Can you express the lines below, from the line containing "pose: elev=50.8 azim=119.6" through the last of the rows, both ends included, as a numbered list with blank lines left out?

(Saved data entries)
________________________
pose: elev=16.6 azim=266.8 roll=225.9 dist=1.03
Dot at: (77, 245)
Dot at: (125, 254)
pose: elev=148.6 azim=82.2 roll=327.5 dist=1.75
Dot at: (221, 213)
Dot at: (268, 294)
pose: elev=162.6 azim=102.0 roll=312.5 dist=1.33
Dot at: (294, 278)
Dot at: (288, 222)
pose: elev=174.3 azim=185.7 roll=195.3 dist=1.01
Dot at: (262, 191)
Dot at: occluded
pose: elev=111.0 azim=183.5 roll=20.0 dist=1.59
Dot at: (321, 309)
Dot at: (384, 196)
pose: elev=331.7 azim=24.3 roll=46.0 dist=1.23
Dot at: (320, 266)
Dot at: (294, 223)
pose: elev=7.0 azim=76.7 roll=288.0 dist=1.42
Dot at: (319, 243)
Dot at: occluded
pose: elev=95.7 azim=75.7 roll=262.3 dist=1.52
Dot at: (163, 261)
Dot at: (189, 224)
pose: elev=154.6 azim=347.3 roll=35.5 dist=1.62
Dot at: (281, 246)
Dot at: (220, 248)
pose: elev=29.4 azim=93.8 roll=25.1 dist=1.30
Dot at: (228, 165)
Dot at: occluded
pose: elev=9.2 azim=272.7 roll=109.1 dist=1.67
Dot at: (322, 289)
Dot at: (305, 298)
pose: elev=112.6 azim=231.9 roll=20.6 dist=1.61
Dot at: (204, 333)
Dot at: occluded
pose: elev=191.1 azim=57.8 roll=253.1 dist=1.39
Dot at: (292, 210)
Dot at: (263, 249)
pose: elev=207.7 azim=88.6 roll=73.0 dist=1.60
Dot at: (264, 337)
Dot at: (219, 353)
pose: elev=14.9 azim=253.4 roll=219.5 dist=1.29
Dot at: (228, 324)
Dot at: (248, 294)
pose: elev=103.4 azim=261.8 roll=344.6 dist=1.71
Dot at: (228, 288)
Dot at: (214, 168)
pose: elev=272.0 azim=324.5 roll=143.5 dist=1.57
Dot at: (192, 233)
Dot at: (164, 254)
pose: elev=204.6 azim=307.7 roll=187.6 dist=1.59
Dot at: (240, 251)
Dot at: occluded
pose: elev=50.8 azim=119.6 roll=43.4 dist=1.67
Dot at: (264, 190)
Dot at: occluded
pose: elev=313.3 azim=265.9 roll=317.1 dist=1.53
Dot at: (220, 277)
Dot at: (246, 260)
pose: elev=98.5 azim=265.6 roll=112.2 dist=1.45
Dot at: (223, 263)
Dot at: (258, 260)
________________________
Output
1. pose: elev=50.8 azim=119.6 roll=43.4 dist=1.67
2. Dot at: (264, 190)
3. Dot at: occluded
4. pose: elev=313.3 azim=265.9 roll=317.1 dist=1.53
5. Dot at: (220, 277)
6. Dot at: (246, 260)
7. pose: elev=98.5 azim=265.6 roll=112.2 dist=1.45
8. Dot at: (223, 263)
9. Dot at: (258, 260)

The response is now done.